Designing your ideal-client avatar
Marketing courses often recommend that you design your ideal-client avatar, specifying the person’s name, age, religion, income, lifestyle, and so on. All of this is important information to know so that you can visualize and humanize the person you are trying to reach. If you just try to market to someone who “values your art and wants to pay you,” it’s really hard to know where to go find that person, how to talk to him or her, what he or she values, what he or she already spent money on, and more. So for you to have an idea where to focus your marketing energy, you need to get in the head of your ideal client by designing a hypothetical lifestyle for him or her. (Doing so will also help you avoid the pronoun gymnastics seen here. For simplicity moving forward, I’ll alternate between referring to our unknown ideal as “him” or “her” by section.)
The price point of affordability
In creating the ideal-client avatar, the element that is always missing is the answer to this all-important question: “Can he afford you?” Note that this is not the same as his income level. Some of my lowest-paying clients were millionaires, and some of my highest-paying ones couldn’t even be considered middle class. Although someone’s income level does play a role, it’s still not a determining factor in whether that person can afford you. Look beyond elements like household income; focus more on the price point of affordability—how much is the client willing to spend to get what he wants?

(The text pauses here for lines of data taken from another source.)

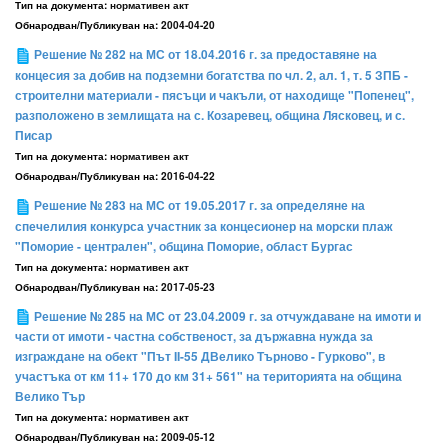
Тип на документа:
нормативен акт
Обнародван/Публикуван на:
2004-04-20
Решение № 282 на МС от 18.04.2016 г. за предоставяне на
концесия за добив на подземни богатства по чл. 2, ал. 1, т. 5 ЗПБ -
строителни материали - пясъци и чакъли, от находище "Попенец",
разположено в землищата на с. Козаревец, община Лясковец, и с.
Писар
Тип на документа:
нормативен акт
Обнародван/Публикуван на:
2016-04-22
Решение № 283 на МС от 19.05.2017 г. за определяне на
спечелилия конкурса участник за концесионер на морски плаж
"Поморие - централен", община Поморие, област Бургас
Тип на документа:
нормативен акт
Обнародван/Публикуван на:
2017-05-23
Решение № 285 на МС от 23.04.2009 г. за отчуждаване на имоти и
части от имоти - частна собственост, за държавна нужда за
изграждане на обект "Път II-55 ДВелико Търново - Гурково", в
участъка от км 11+ 170 до км 31+ 561" на територията на община
Велико Тър
Тип на документа:
нормативен акт
Обнародван/Публикуван на:
2009-05-12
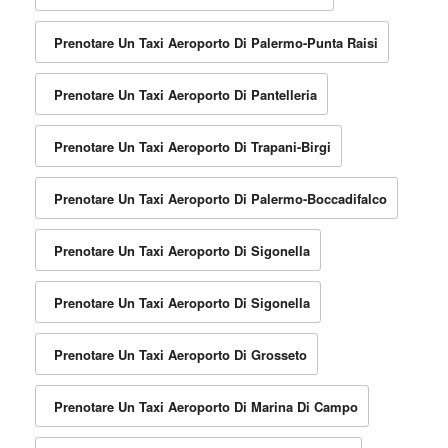
Prenotare Un Taxi Aeroporto Di Palermo-Punta Raisi
Prenotare Un Taxi Aeroporto Di Pantelleria
Prenotare Un Taxi Aeroporto Di Trapani-Birgi
Prenotare Un Taxi Aeroporto Di Palermo-Boccadifalco
Prenotare Un Taxi Aeroporto Di Sigonella
Prenotare Un Taxi Aeroporto Di Sigonella
Prenotare Un Taxi Aeroporto Di Grosseto
Prenotare Un Taxi Aeroporto Di Marina Di Campo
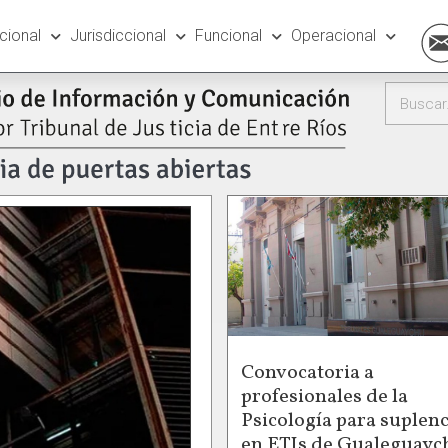
ucional
Jurisdiccional
Funcional
Operacional
Convocatoria a
profesionales de la
Psicología para suplenc
en ETIs de Gualeguayc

Have you ever looked at something that you couldn’t afford at the time but logged it into your memory bank with a plan to buy it as soon as you had the funds? That was something that fit into your price point of affordability.
If someone was trying to sell that product and looked at you only if you currently had the finances, then technically you wouldn’t be an ideal client, right? But, if someone looked at you as a potential client because you had that price point of affordability in your mind—that willingness to spend the money if you had it—you would be an ideal client. It would be worthwhile to continue marketing energy toward you so that you could continually be reminded of how much you want that thing and could make it a priority to either save for it or jump on the opportunity as soon as you had the finances.
When reaching out to your ideal client, marketing efforts aren’t always going to yield instant results. The ideal client has long-term value. I’ve purchased several things in my lifetime that I first purchased mentally, letting them simmer in my mind for a few years before I actually invested the money and owned the things. If you have an Amazon wish list, you know what I’m talking about.
That is what marketing to an ideal client looks like: The person may not be the right fit right now, but he would like to be someday. What someone is willing to pay you may be completely different than what someone can currently afford.
Market to clients, not budgets
When you market to your ideal clients, they can instantly see the value of paying you $1500. These are the type of people who swoon over your work and generally say “I wish I could afford you” in a way that doesn’t come across as “You’re too expensive.”
Unfortunately, these people are not in the financial place to be able to pay you right now. But their price points of affordability are still ideal because they see the value in you. They are comfortable with that number, and they will log you into their memory banks as being a “someday I hope I can have that.” Even though right now they can’t pay you, it does not mean that you have lost them as clients. You can still market to them, as they are still a match for the price point of affordability. Don’t completely rule them out.
To understand why, consider a handbag analogy. Almost every woman owns a handbag, but what the purchaser is willing to pay can vary hugely from one woman to the next. Let’s say someone predetermines that she would never, ever spend $5000 on a Louis Vuitton bag because she feels that’s a ridiculous price to pay for a handbag. Even if her income increased dramatically, she has already determined that she cannot afford that bag because she doesn’t see the value—she has a lower price point of affordability. When her income increases, she isn’t going to go Louis Vuitton shopping because her ability to pay for the bag doesn’t change her value of it. It doesn’t change her price point of affordability.
Now consider someone who is struggling financially and swoons over the idea of toting that logo around someday. Even if she can’t afford it currently, the bag is still within her price point of affordability. As soon as her financial situation changes and she can pay the asking price, she is going to see the handbag as affordable—and she’s going to buy it.
The point is that you still want to attract people who may not be able to pay you right now. If you continue to market to them and foster a relationship with them over the years, as soon as they do have the finances, they will hire you—and your marketing efforts will pay off. The income situation for most people generally shifts and changes, and rarely does anyone stay in one place. That’s why you want to market to the price point of affordability, not the income level.